The task here is to set down every line of the listing exactly.
──────────────────────────────
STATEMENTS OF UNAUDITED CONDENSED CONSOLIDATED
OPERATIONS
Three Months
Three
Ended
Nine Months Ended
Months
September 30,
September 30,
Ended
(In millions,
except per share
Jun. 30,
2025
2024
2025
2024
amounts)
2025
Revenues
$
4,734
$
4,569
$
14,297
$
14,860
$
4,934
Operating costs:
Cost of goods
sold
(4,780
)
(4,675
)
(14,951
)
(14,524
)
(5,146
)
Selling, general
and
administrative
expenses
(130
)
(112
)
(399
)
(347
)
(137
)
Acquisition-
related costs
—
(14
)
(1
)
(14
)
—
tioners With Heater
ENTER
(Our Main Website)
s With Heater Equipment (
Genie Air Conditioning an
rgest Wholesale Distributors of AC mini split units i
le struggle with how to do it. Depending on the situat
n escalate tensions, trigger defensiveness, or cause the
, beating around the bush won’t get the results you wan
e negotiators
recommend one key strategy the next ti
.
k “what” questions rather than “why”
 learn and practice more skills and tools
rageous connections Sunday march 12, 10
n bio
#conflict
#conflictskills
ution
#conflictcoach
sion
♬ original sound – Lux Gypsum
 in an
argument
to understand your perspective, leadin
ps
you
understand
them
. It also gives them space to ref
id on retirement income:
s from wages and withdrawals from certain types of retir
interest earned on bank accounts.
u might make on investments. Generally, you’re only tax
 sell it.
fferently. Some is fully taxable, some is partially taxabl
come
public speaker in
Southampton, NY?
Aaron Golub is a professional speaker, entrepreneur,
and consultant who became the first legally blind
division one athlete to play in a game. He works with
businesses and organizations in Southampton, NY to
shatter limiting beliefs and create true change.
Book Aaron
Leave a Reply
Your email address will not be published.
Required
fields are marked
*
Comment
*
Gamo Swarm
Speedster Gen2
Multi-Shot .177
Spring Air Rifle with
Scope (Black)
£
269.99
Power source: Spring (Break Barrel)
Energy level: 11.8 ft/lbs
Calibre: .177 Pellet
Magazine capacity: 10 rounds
──────────────────────────────
** SOLUTION TO THE EXERCISE **
STATEMENTS OF UNAUDITED CONDENSED CONSOLIDATED
OPERATIONS
Three Months
Three
Ended
Nine Months Ended
Months
September 30,
September 30,
Ended
(In millions,
except per share
Jun. 30,
2025
2024
2025
2024
amounts)
2025
Revenues
$
4,734
$
4,569
$
14,297
$
14,860
$
4,934
Operating costs:
Cost of goods
sold
(4,780
)
(4,675
)
(14,951
)
(14,524
)
(5,146
)
Selling, general
and
administrative
expenses
(130
)
(112
)
(399
)
(347
)
(137
)
Acquisition-
related costs
—
(14
)
(1
)
(14
)
—
tioners With Heater
ENTER
(Our Main Website)
s With Heater Equipment (
Genie Air Conditioning an
rgest Wholesale Distributors of AC mini split units i
le struggle with how to do it. Depending on the situat
n escalate tensions, trigger defensiveness, or cause the
, beating around the bush won’t get the results you wan
e negotiators
recommend one key strategy the next ti
.
k “what” questions rather than “why”
 learn and practice more skills and tools
rageous connections Sunday march 12, 10
n bio
#conflict
#conflictskills
ution
#conflictcoach
sion
♬ original sound – Lux Gypsum
 in an
argument
to understand your perspective, leadin
ps
you
understand
them
. It also gives them space to ref
id on retirement income:
s from wages and withdrawals from certain types of retir
interest earned on bank accounts.
u might make on investments. Generally, you’re only tax
 sell it.
fferently. Some is fully taxable, some is partially taxabl
come
public speaker in
Southampton, NY?
Aaron Golub is a professional speaker, entrepreneur,
and consultant who became the first legally blind
division one athlete to play in a game. He works with
businesses and organizations in Southampton, NY to
shatter limiting beliefs and create true change.
Book Aaron
Leave a Reply
Your email address will not be published.
Required
fields are marked
*
Comment
*
Gamo Swarm
Speedster Gen2
Multi-Shot .177
Spring Air Rifle with
Scope (Black)
£
269.99
Power source: Spring (Break Barrel)
Energy level: 11.8 ft/lbs
Calibre: .177 Pellet
Magazine capacity: 10 rounds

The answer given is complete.